_Brief:_ Quote the listing below word for word, but leave out the pictures.
_ _ _ _ _
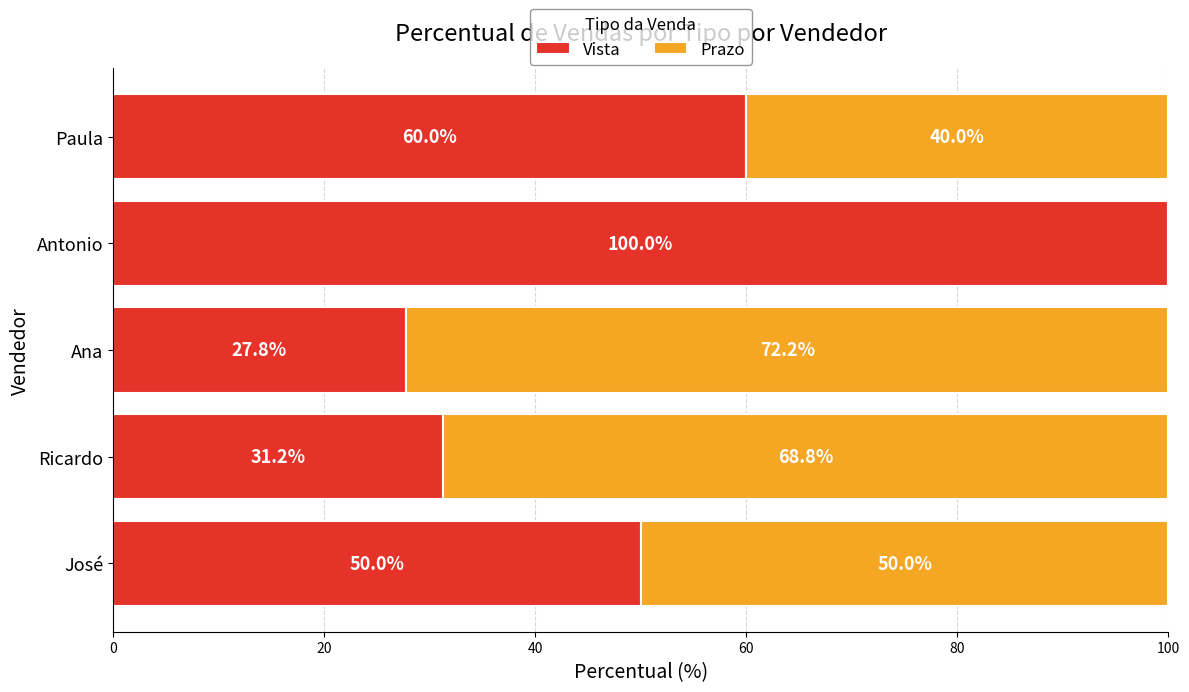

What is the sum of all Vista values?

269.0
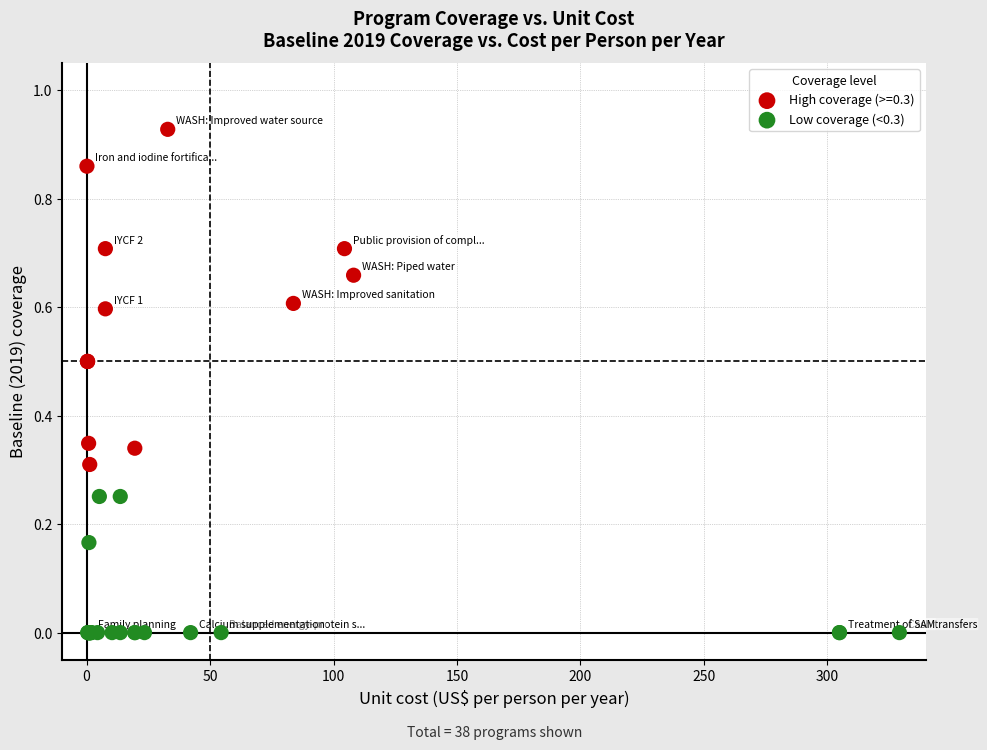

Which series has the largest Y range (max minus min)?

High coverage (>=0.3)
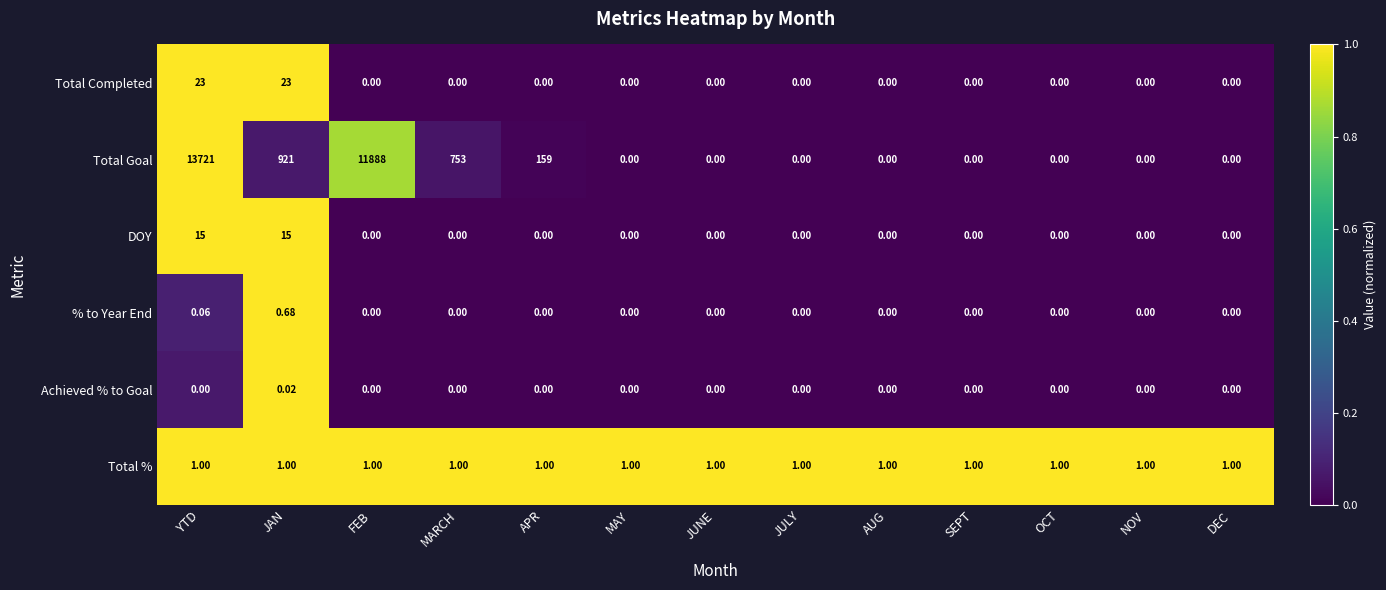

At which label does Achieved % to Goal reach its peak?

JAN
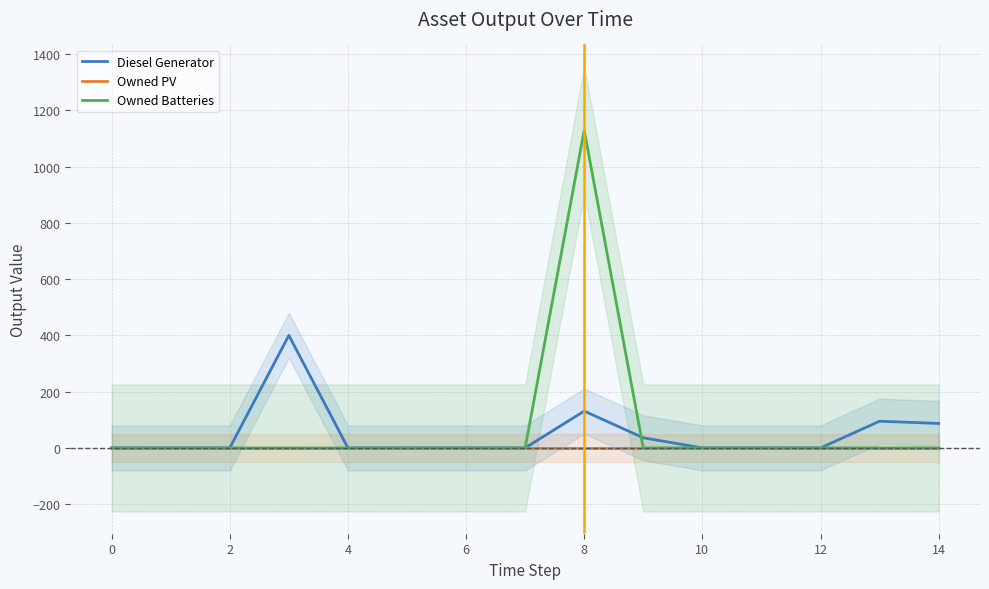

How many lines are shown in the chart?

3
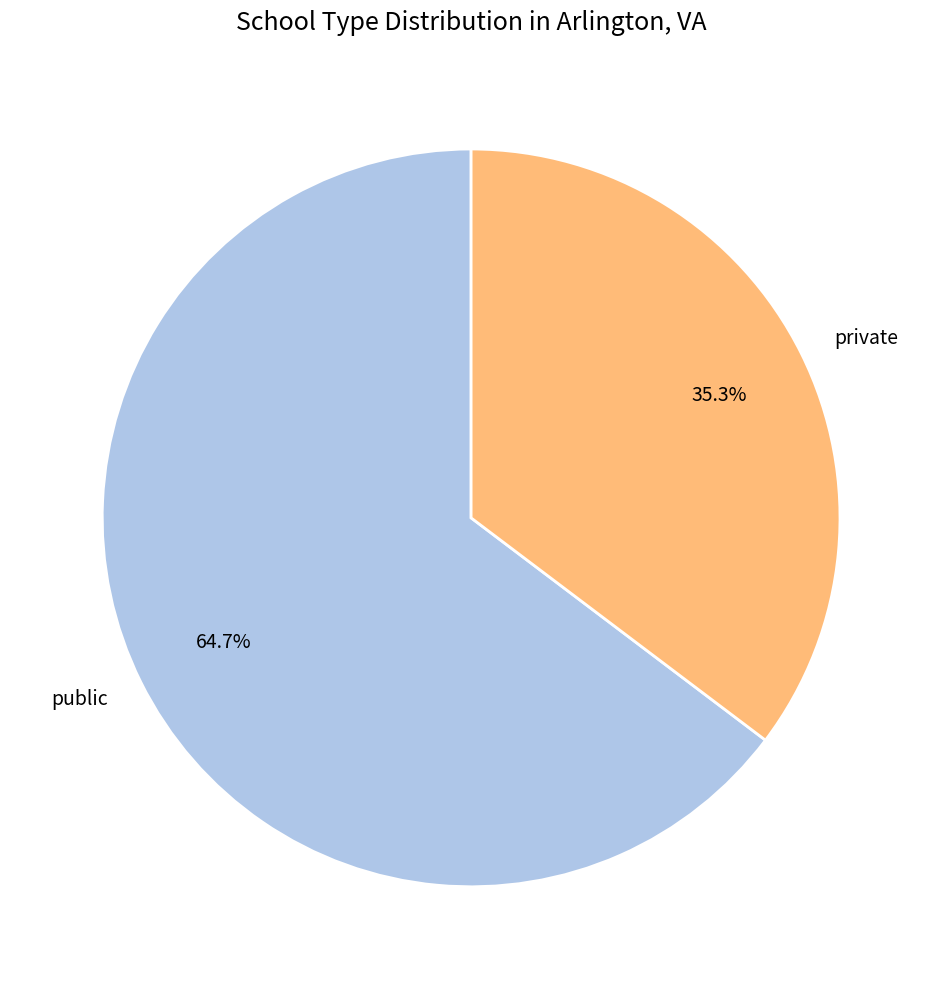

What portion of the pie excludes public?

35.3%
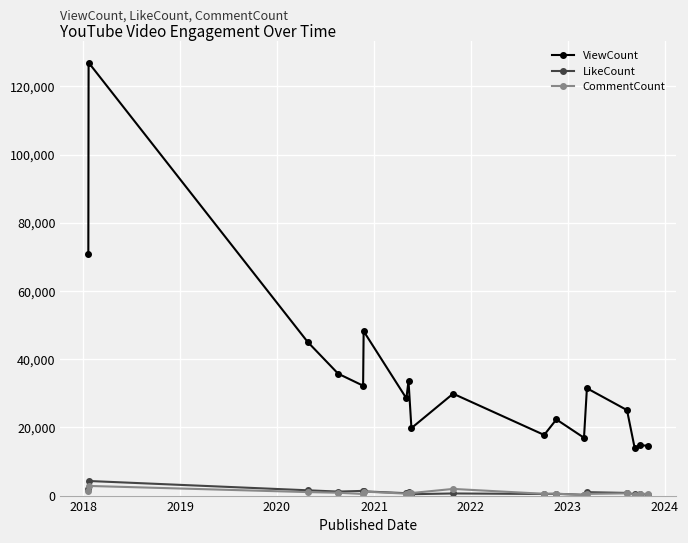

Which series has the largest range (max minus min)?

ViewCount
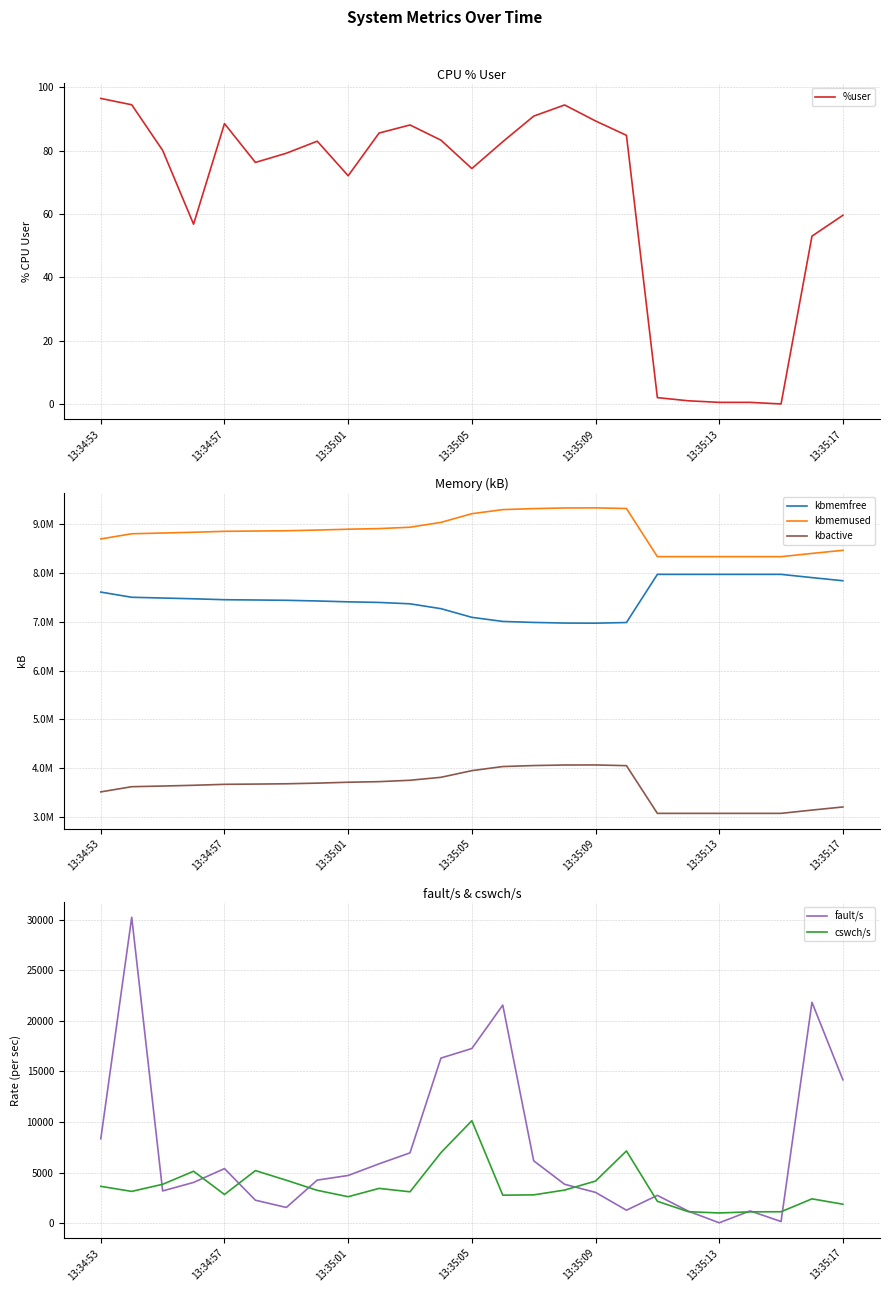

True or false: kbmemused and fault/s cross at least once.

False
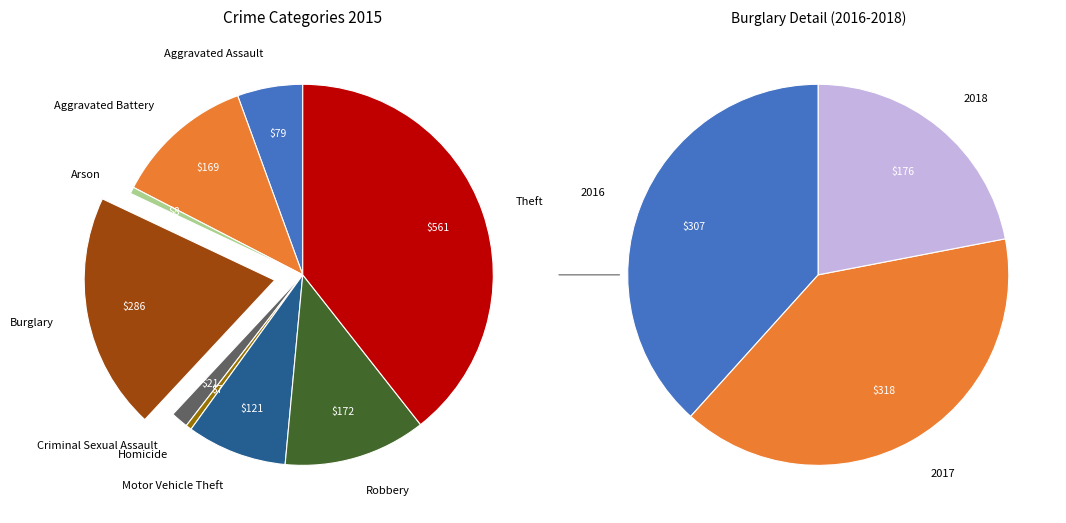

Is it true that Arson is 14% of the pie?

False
_ _ _ _ _
_Result:_
What is the sum of all Vista values?

269.0

Which series has the largest Y range (max minus min)?

High coverage (>=0.3)

At which label does Achieved % to Goal reach its peak?

JAN

How many lines are shown in the chart?

3

What portion of the pie excludes public?

35.3%

Which series has the largest range (max minus min)?

ViewCount

True or false: kbmemused and fault/s cross at least once.

False

Is it true that Arson is 14% of the pie?

False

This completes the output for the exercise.